(Texto de referencia):
-.-.-

Ahora que he vuelto a casa – Capítulo 19
por Angela Li Volsi em STUM WORLDAtualizado em 26/02/2007 14:43:01
Traducción de Teresa - [email protected]
Un año después de la defensa de la tesis de doctorado me enteré de que tendría lugar, en París, un congreso internacional que enfocaría exactamente el tema de mi tesis. Me sentí en la obligación de participar, toda imbuida que estaba de mis obligaciones académicas, y también por el desafío de participar activamente en un congreso de aquella importancia.
El congreso tendría lugar durante las vacaciones de julio, por tanto no tuve necesidad de pedir ningún permiso de alejamiento, y allá me fui, regularmente inscrita, para el Centre Nacional de Recherche Scientifique.
Estaba ansiosa por compartir con colegas del mundo entero las pesquisas sobre el tema que me había ocupado durante al menos cinco años.
Desde el primer contacto con los organizadores del congreso sentí el peso aplastante del primer mundo sobre el tercero. No me dejé intimidar, y conseguí hacer mi comunicación, a pesar de innumerables percances. Había trabado amistad con un joven profesor belga y con otro profesor italiano que trabajaba en Estados Unidos y, en compañía de ellos, conseguí enfrentar con mayor desenvoltura y una cierta dosis de ingenuidad una situación bastante intimidatoria.

-.-.-

(Tu objetivo): Escribe la continuación del relato sobre el congreso en París a partir de su última frase. Los registros no tienen ningún papel en esto.

-.-.-

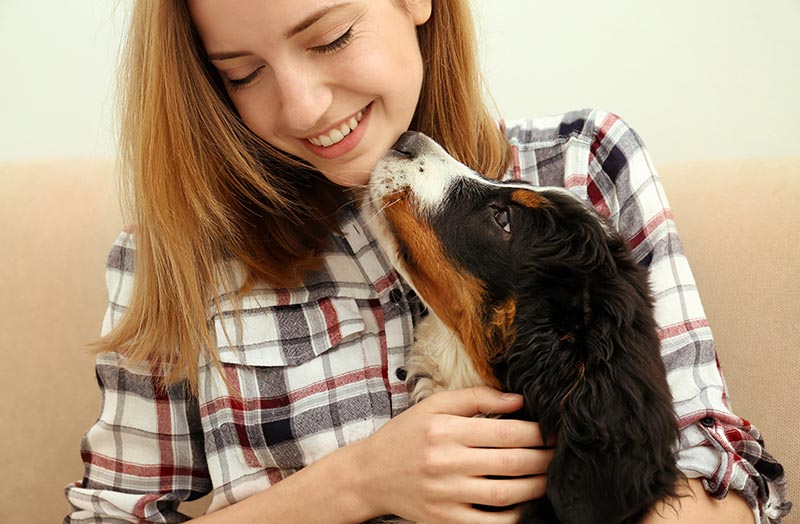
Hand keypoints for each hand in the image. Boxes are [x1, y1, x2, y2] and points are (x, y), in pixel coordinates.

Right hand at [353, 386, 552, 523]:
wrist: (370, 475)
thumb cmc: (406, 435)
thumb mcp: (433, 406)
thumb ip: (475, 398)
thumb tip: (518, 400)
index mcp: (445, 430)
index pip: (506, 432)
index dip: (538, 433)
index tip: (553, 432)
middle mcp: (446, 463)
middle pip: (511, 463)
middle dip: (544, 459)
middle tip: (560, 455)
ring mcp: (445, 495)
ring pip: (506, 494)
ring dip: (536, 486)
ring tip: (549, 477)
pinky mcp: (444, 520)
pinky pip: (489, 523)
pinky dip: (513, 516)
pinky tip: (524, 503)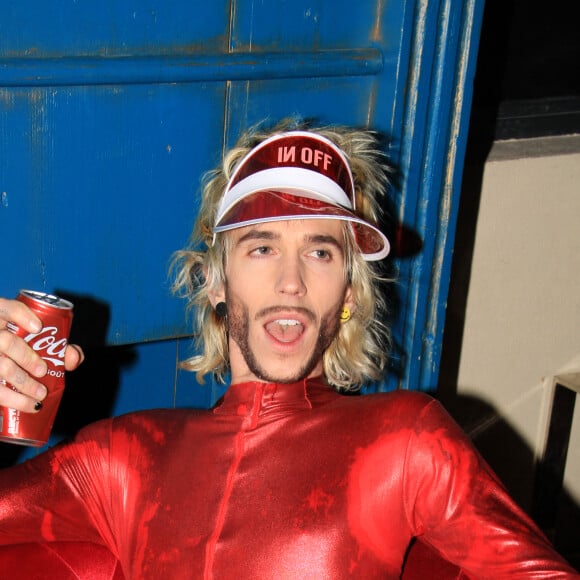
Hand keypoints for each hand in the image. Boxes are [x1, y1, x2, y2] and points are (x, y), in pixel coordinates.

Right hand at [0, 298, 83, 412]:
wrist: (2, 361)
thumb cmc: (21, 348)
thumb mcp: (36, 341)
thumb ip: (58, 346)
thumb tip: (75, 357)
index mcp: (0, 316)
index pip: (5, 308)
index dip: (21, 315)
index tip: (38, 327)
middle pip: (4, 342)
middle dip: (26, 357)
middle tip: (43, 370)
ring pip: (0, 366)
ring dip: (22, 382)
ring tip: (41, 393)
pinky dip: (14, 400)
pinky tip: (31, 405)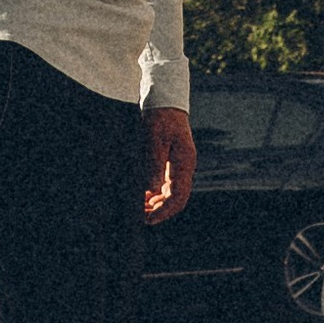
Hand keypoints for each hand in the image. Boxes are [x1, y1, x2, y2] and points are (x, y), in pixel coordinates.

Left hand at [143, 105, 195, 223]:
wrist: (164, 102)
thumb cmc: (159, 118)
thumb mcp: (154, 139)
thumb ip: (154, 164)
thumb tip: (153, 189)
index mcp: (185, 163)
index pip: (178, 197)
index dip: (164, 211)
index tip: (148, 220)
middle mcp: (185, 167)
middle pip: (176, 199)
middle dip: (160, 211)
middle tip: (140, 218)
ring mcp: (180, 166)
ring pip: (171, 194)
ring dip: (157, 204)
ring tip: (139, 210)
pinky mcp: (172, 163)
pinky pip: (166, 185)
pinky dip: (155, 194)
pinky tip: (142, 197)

-.-.-

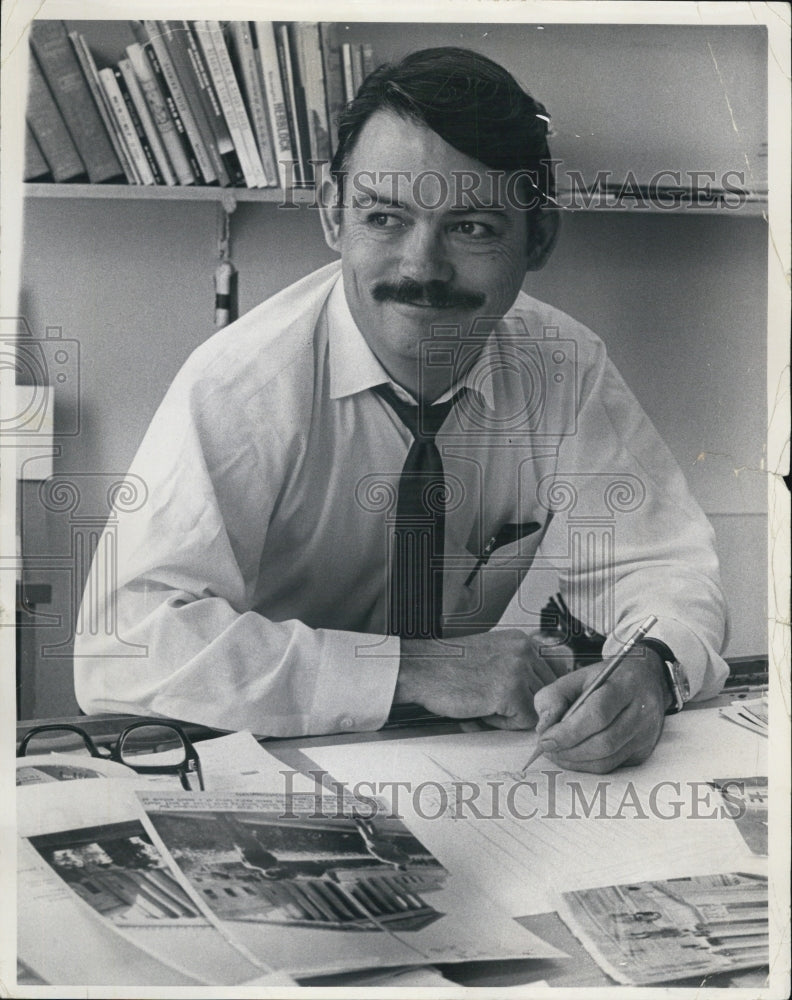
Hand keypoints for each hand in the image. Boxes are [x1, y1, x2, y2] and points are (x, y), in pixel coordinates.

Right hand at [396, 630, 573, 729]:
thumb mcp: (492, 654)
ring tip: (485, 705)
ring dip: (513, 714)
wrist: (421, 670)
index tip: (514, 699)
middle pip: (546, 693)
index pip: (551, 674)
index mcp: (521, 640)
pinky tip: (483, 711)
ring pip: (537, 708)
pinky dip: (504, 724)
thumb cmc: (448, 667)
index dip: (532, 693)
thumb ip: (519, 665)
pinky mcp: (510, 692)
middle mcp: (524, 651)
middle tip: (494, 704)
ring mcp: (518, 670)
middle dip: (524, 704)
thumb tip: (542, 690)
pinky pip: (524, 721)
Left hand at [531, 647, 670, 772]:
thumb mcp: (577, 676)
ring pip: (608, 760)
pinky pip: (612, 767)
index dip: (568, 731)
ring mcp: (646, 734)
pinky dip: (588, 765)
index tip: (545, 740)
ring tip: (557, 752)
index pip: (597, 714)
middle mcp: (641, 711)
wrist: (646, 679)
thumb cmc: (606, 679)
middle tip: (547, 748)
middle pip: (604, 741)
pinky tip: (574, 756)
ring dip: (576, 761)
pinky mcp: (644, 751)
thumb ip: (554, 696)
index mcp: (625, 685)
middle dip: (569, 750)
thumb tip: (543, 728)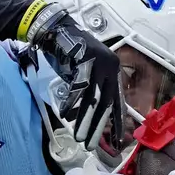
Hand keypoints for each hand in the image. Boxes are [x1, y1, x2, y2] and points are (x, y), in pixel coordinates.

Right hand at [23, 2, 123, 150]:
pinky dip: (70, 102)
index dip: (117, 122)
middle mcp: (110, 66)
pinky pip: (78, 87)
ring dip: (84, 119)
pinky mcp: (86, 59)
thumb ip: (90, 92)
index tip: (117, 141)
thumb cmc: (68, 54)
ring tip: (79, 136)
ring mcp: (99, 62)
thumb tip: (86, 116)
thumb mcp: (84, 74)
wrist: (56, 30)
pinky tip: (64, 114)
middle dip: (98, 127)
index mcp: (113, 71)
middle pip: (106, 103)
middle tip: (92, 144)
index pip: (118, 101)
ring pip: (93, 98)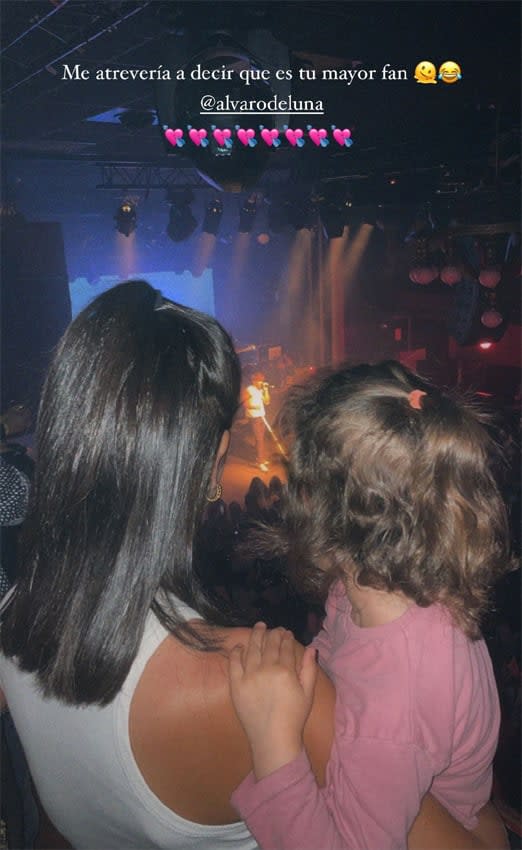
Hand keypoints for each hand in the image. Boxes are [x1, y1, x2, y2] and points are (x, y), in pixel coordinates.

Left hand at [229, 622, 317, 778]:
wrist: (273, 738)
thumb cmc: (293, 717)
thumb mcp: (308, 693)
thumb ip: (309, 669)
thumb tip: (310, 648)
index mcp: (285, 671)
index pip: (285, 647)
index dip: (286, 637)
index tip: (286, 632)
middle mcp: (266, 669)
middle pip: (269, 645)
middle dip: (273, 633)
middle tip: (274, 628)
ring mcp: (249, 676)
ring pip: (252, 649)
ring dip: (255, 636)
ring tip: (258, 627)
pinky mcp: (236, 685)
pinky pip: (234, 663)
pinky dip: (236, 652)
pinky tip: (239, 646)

-.-.-

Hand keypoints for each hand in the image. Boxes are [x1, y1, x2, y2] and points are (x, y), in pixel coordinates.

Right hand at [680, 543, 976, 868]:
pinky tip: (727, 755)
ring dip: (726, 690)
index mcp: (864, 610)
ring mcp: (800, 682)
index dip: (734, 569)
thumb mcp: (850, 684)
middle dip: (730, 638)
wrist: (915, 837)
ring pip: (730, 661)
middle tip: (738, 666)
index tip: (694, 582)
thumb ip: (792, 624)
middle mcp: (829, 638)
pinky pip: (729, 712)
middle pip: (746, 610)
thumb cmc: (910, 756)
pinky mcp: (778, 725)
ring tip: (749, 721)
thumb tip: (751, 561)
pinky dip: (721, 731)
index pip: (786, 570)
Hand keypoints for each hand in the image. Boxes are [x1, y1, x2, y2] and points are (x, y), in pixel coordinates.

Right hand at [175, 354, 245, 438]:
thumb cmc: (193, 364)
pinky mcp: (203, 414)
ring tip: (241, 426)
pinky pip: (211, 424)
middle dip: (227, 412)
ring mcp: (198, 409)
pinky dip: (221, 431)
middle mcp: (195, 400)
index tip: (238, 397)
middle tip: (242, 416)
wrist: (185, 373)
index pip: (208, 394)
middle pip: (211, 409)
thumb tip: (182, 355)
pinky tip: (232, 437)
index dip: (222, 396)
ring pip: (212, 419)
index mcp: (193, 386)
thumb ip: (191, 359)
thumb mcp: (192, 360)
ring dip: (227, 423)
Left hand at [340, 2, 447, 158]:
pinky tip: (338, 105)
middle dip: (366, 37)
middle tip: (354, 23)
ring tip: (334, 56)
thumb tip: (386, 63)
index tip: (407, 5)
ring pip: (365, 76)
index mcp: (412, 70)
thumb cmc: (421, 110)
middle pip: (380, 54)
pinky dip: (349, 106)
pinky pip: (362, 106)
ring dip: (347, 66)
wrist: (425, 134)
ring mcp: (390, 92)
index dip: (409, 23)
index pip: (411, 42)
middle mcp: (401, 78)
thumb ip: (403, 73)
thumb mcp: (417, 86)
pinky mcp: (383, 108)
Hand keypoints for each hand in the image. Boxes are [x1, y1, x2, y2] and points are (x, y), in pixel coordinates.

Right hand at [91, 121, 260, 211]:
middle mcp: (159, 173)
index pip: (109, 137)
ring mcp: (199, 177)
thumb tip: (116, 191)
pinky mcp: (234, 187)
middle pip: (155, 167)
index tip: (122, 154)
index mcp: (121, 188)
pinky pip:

-.-.-

(Respuesta):
El colega italiano me señaló la posibilidad de participar en otro congreso que tendría lugar en Italia algunas semanas más tarde, y en el cual él ya se había inscrito.
La oferta era demasiado seductora para resistir y, una vez más, conseguí esquivar todos los obstáculos para hacer mi inscripción.
Cuando llegué a la ciudad en que se llevaría a cabo el congreso, la cual no conocía, sentí una emoción muy fuerte, era como si estuviese en reversión de mi proceso migratorio.
Ahí ocurrió algo de lo cual me he dado cuenta solamente mucho tiempo después, cuando comenzaron a caer muchas fichas que no tenía posibilidad de comprender en aquel momento.
Mi inscripción en el congreso italiano había sido realizada por teléfono, desde París, y cuando llegué a Italia, en el hotel indicado por el congreso, presenté mi documento, que en aquella época era un pasaporte brasileño.
Por tanto, a efectos del congreso, yo era una participante brasileña.
Cuando llegué al suntuoso salón de la alcaldía, donde tendría lugar el congreso, y fui a presentarme al organizador, noté cierta frialdad, sentí en el aire una especie de antipatía recíproca, pero no comprendí el verdadero motivo.
Tras muchas horas de espera, llegado al fin el momento de mi presentación, ocurrió un desagradable contratiempo. Los organizadores habían insistido mucho a todos los participantes para que respetasen el tiempo disponible para la exposición de cada cual.
Yo ya había reducido mi texto al mínimo posible, y estaba segura de que no superaría el tiempo permitido. Mi colega francesa, que se presentó antes que yo, y que leyó su comunicación en francés, ocupó casi el doble del tiempo previsto.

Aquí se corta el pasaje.